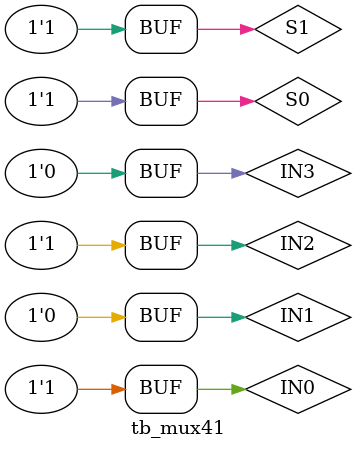
<source format=v>
module tb_mux41;
reg IN0, IN1, IN2, IN3; 
reg S1, S0;

wire OUTPUT;

mux4to1 mymux(OUTPUT, IN0, IN1, IN2, IN3, S1, S0);

initial
begin
 
 IN0 = 1; IN1 = 0; IN2 = 1; IN3 = 0;
  
 S1 = 0; S0 = 0;
 #5
 S1 = 0; S0 = 1;
 #5
 S1 = 1; S0 = 0;
 #5
 S1 = 1; S0 = 1;
 #5 ;
end
endmodule 

</source>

§ **Activity**
Lines holding the string "OUTPUT" are the answer; copy each one from the listing above.

§ **Your response**
wire OUTPUT;
mux4to1 mymux(OUTPUT, IN0, IN1, IN2, IN3, S1, S0);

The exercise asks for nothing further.